### Try it
The answer must be an exact copy of the records below, with every picture left out.

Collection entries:

━━━━━━━━━━━━━━━━

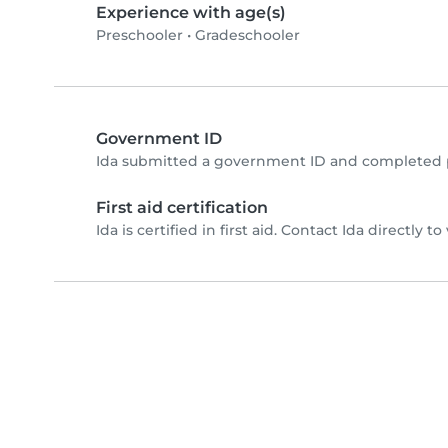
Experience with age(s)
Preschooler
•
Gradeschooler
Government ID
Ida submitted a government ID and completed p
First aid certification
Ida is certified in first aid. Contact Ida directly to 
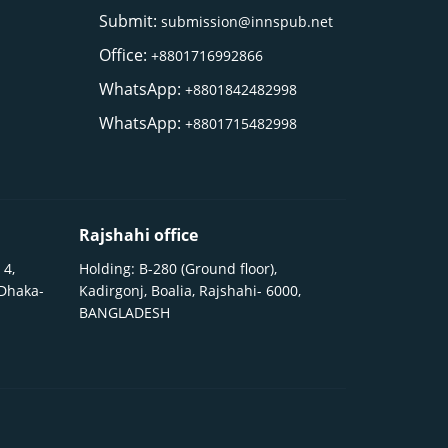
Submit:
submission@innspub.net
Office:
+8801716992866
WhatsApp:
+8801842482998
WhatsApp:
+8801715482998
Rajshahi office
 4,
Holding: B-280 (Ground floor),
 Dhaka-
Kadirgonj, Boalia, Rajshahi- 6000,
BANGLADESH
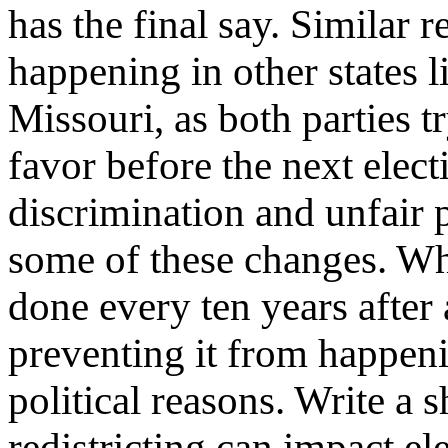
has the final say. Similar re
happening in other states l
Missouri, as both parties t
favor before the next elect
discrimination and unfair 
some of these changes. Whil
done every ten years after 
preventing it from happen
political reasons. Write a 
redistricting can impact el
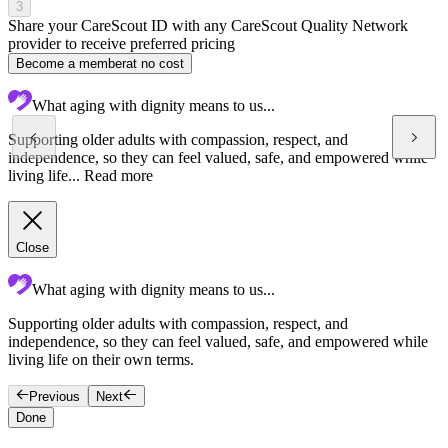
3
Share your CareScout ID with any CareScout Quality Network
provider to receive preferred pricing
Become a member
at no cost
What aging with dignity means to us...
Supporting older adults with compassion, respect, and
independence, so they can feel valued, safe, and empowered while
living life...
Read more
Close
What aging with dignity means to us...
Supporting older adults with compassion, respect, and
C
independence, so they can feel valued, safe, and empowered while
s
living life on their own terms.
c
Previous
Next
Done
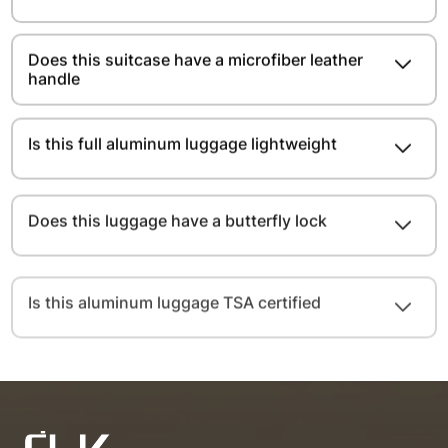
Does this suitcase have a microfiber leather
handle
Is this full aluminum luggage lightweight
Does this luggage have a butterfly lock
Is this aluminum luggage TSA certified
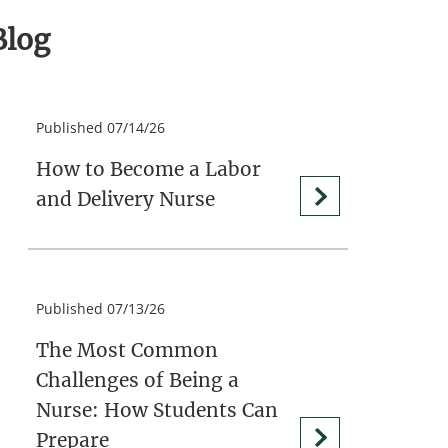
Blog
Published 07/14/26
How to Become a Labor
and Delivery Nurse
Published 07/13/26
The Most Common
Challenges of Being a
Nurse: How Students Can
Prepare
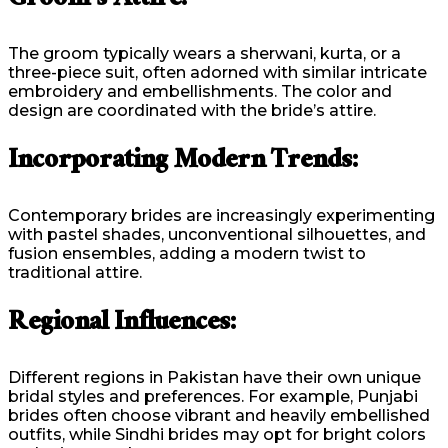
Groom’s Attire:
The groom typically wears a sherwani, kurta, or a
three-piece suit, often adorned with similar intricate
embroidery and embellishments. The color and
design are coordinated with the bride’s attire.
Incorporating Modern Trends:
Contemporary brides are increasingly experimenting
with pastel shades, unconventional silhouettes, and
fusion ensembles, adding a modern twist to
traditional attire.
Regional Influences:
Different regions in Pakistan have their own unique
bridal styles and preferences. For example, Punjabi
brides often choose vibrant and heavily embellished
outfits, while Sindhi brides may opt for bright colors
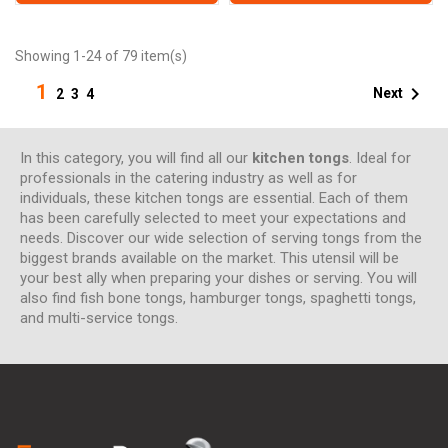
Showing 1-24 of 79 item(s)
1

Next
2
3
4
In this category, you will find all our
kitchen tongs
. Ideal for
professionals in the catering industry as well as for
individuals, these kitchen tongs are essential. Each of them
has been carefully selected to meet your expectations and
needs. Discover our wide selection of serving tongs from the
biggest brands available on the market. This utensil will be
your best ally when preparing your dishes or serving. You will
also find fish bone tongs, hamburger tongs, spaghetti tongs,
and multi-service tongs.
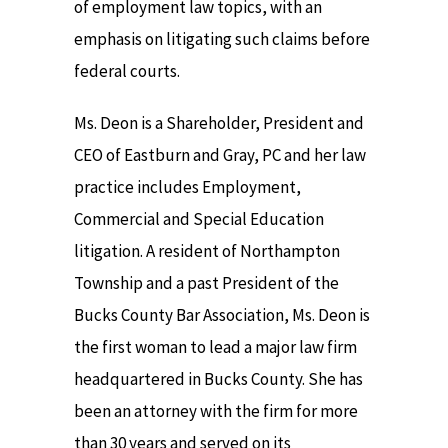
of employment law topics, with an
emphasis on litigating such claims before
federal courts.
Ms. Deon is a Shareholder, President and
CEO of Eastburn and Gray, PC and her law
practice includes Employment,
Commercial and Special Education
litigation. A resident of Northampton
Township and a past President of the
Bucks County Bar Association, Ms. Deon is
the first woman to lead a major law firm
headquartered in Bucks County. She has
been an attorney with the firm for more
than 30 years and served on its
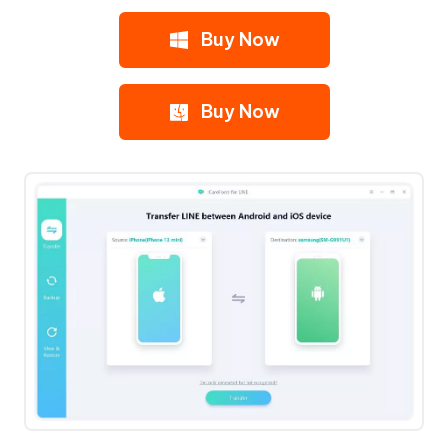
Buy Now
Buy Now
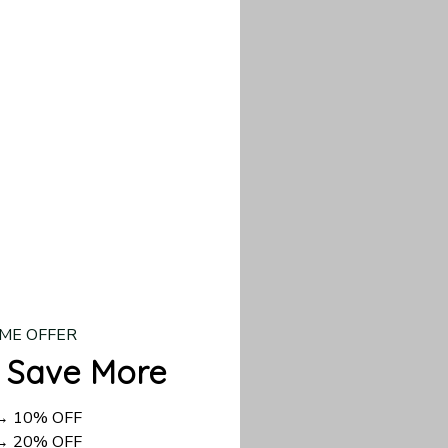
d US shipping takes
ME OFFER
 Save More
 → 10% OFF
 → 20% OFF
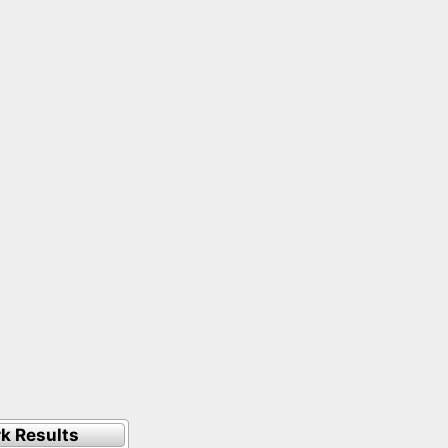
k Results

━━━━━━━━━━━━━━━━

### Task solution
Experience with age(s)
Preschooler
•
Gradeschooler
Government ID
Ida submitted a government ID and completed p
First aid certification
Ida is certified in first aid. Contact Ida directly to 
Submit:
submission@innspub.net
Office:
+8801716992866
WhatsApp:
+8801842482998
WhatsApp:
+8801715482998
Rajshahi office
 4,
Holding: B-280 (Ground floor),
 Dhaka-
Kadirgonj, Boalia, Rajshahi- 6000,
BANGLADESH
has the final say. Similar re
happening in other states l
Missouri, as both parties t
favor before the next elect
discrimination and unfair 
some of these changes. Whil
done every ten years after 
preventing it from happen
political reasons. Write a 
redistricting can impact el
3
Share your CareScout ID with any CareScout Quality Network
provider to receive preferred pricing
Become a member
at no cost
What aging with dignity means to us...
Supporting older adults with compassion, respect, and
independence, so they can feel valued, safe, and empowered while
living life...
Read more
Close
What aging with dignity means to us...
Supporting older adults with compassion, respect, and
C
independence, so they can feel valued, safe, and empowered while
s
living life on their own terms.
c
Previous
Next
Done
Does this suitcase have a microfiber leather
handle
Is this full aluminum luggage lightweight
Does this luggage have a butterfly lock
Is this aluminum luggage TSA certified
Blog
Published 07/14/26
How to Become a Labor
and Delivery Nurse
Published 07/13/26
The Most Common
Challenges of Being a
Nurse: How Students Can
Prepare
Groom’s Attire:
The groom typically wears a sherwani, kurta, or a
three-piece suit, often adorned with similar intricate
embroidery and embellishments. The color and
design are coordinated with the bride’s attire.
Incorporating Modern Trends:
Contemporary brides are increasingly experimenting
with pastel shades, unconventional silhouettes, and
fusion ensembles, adding a modern twist to
traditional attire.
Regional Influences:
Different regions in Pakistan have their own unique
bridal styles and preferences. For example, Punjabi
brides often choose vibrant and heavily embellished
outfits, while Sindhi brides may opt for bright colors
Showing 1-24 of 79 item(s)
1

Next
2
3
4
In this category, you will find all our
kitchen tongs
. Ideal for
professionals in the catering industry as well as for
individuals, these kitchen tongs are essential. Each of them
has been carefully selected to meet your expectations and
needs. Discover our wide selection of serving tongs from the
biggest brands available on the market. This utensil will be
your best ally when preparing your dishes or serving. You will
also find fish bone tongs, hamburger tongs, spaghetti tongs,
and multi-service tongs.
of employment law topics, with an
emphasis on litigating such claims before
federal courts.
Ms. Deon is a Shareholder, President and
CEO of Eastburn and Gray, PC and her law
practice includes Employment,
Commercial and Special Education
litigation. A resident of Northampton
Township and a past President of the
Bucks County Bar Association, Ms. Deon is
the first woman to lead a major law firm
headquartered in Bucks County. She has
been an attorney with the firm for more
than 30 years and served on its
Buy Now
Buy Now
d US shipping takes
ME OFFER
 Save More
 → 10% OFF
 → 20% OFF
k Results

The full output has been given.